By Rev. Jonathan Rogers
At its core, “community ministry” rests on the idea that instead of people being brought to church, church should be brought to the people. Historically, this concept has always been a part of Unitarian Universalism. Joseph Tuckerman was a Unitarian minister who cared and advocated for the poor in Boston in the 1820s, including regularly visiting the imprisoned. He became known as the “father of American social work.” Though less famous than his friend and Harvard classmate, William Ellery Channing, Tuckerman exemplified philanthropic liberal Christianity in his era.
In the early 1900s, Unitarian John Haynes Holmes and Universalist Clarence Skinner collaborated to form the Community Churches of New York and Boston, which still exist today. Holmes went so far as to resign his fellowship from the American Unitarian Association, writing “Now, the community, which is the common life, unites, while the denomination, which is of sectarian interest, divides. Why not, therefore, a community instead of a Unitarian church?” Holmes was also a founding member of the NAACP and the ACLU, led one of the most integrated mid-century Unitarian churches, and was a long-time ally of Black Unitarian pioneer Egbert Ethelred Brown.

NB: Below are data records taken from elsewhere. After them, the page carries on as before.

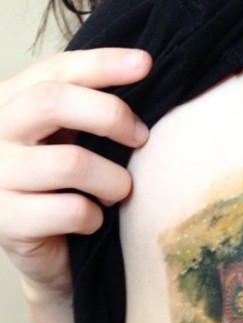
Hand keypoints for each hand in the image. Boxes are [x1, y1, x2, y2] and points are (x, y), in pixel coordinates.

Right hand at [0, 48, 151, 301]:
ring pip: (72, 162)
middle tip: (142, 137)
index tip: (146, 64)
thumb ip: (90, 115)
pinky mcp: (6, 221)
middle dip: (110, 115)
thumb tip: (142, 77)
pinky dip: (96, 217)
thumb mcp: (75, 144)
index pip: (55, 71)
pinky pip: (72, 210)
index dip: (102, 64)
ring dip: (113, 181)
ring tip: (118, 193)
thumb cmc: (68, 192)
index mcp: (10, 105)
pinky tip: (94, 222)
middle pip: (52, 102)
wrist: (50, 256)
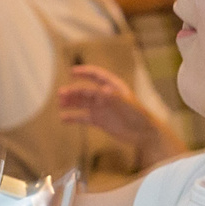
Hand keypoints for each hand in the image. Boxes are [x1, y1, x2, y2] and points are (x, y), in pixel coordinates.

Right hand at [56, 65, 186, 167]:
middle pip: (85, 91)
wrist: (144, 134)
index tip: (72, 72)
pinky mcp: (99, 121)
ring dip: (71, 102)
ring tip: (60, 104)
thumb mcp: (127, 105)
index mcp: (113, 87)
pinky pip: (83, 117)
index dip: (84, 72)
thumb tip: (102, 90)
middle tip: (61, 94)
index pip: (96, 75)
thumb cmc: (138, 116)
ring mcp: (101, 108)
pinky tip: (63, 118)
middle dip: (73, 91)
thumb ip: (113, 97)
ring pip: (82, 103)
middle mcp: (105, 96)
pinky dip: (73, 117)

For a faith to remain relevant and thriving, its leaders must be engaged with the greater world, providing care and advocacy for those most in need. Each generation needs new communities willing to point the way for movements at large, reinvigorating the traditions that gave birth to them. I believe that Abundant LUUv can be such a congregation. In Holmes’ words: “we may ever have the task of making our [faith] in this place of so new and wonderful a character that this body to which we are bound, may itself become transfigured by the service we perform for God and [humanity].”